Up until a few years ago, a low thyroid was defined as having a TSH of 10 mU/L or greater. Then, based on emerging data, it was reduced to 5 mU/L. Then 4.5. More recently, some authorities and thyroid hormone-taking patients have raised the question of whether 2.5 mU/L is a better cut-off, since some people feel better when thyroid hormone is replaced to this level.
The HUNT Study examined this question along the entire spectrum of TSH levels, from zero on up. At what level did TSH cease to contribute to distortions of cholesterol? A TSH level of 1.0 mU/L! At what level of TSH did a 40% relative increase in heart attack begin to be observed? A TSH level >1.4 mU/L!
In other words, according to the HUNT Study findings, as soon as TSH increases above a cut-off of 1.0 mU/l, it begins to raise LDL cholesterol, reduce HDL (good) cholesterol, and raise triglycerides. There’s also increasing statistical risk for heart attack when TSH exceeds >1.4 mU/L.
Wow. This is big.
If true, it means that significant numbers of people with cholesterol abnormalities and heart disease may have underappreciated thyroid function as an important contributor. On the positive side, it could mean improved health by doing something as simple as having your doctor check thyroid function and discussing whether or not your thyroid levels are ideal in light of the HUNT findings.

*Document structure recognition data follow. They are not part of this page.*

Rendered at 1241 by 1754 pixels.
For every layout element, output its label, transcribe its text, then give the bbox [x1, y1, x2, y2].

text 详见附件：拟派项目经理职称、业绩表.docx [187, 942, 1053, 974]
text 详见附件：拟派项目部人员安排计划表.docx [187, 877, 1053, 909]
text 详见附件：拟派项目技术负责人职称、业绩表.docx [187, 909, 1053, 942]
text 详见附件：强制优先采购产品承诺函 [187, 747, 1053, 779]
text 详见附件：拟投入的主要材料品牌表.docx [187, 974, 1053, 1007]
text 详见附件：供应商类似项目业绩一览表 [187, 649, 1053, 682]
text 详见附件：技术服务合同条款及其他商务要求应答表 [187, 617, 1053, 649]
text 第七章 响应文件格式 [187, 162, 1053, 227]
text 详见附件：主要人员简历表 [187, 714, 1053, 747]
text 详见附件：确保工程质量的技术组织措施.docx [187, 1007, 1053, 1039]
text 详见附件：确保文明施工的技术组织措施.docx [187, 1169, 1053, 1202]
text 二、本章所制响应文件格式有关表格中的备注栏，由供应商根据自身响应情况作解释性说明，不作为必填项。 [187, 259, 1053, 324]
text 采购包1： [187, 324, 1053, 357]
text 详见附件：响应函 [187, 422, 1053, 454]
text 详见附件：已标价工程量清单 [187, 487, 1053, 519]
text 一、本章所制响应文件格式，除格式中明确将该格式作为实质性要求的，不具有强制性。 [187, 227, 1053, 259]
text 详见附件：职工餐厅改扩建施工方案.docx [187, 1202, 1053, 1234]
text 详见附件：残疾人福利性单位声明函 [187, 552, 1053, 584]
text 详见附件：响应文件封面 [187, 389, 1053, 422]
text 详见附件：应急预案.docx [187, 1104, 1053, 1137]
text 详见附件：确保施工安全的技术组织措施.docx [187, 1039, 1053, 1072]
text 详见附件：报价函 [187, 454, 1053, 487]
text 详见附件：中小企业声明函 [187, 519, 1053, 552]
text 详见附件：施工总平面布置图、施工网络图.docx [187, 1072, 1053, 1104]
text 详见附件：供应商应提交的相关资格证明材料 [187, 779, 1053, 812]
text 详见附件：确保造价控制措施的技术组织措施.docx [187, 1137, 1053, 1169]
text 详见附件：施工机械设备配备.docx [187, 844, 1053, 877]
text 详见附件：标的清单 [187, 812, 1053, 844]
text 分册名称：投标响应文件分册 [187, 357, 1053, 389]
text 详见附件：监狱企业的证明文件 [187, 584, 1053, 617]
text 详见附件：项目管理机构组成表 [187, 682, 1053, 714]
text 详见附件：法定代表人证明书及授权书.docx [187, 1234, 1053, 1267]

What if you are among the many people with higher TSH levels of, say 2.5, 3.0, or 4.5, and you continue to experience unexplained fatigue, hair loss, excessive sleepiness, sluggishness, high LDL cholesterol despite your best efforts? I believe the HUNT data provides ammunition to discuss whether a low thyroid is, indeed, at the root of your problems.

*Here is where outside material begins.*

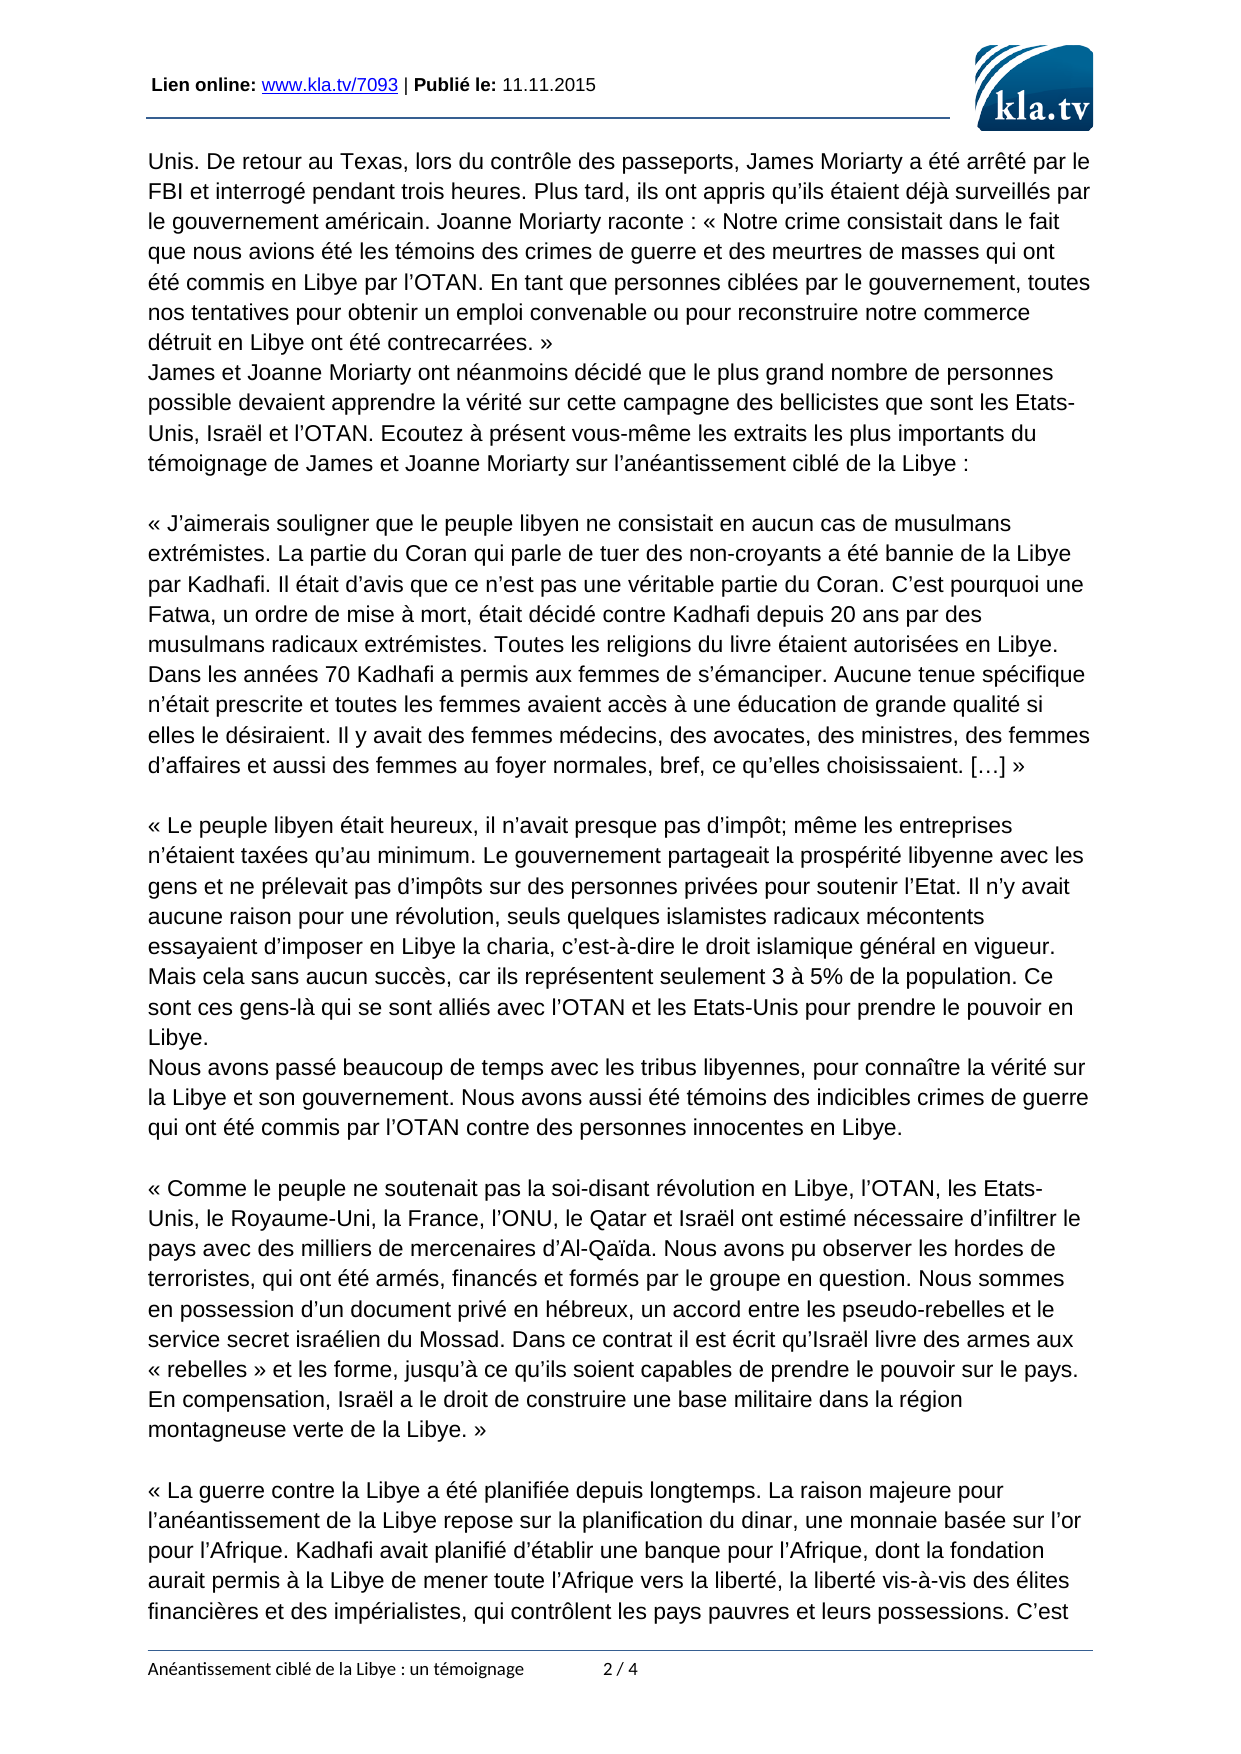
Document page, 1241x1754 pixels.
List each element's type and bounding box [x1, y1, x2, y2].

text [148, 148, 1093, 1624]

In my clinic and programs, based on these data, we are now aiming for lower and lower TSH levels.
Asvold BO, Vatten LJ, Nilsen TI, Bjoro T. The association between TSH within the reference range and serum lipid concentrations in a population-based study. The HUNT Study. Eur J Endocrinol 2007 Feb;156(2):181-6.
Asvold BO, Vatten LJ, Nilsen TI, Bjoro T. Thyrotropin Levels and Risk of Fatal Coronary Heart Disease: The HUNT Study Arch Intern Med. 2008;168(8):855-860.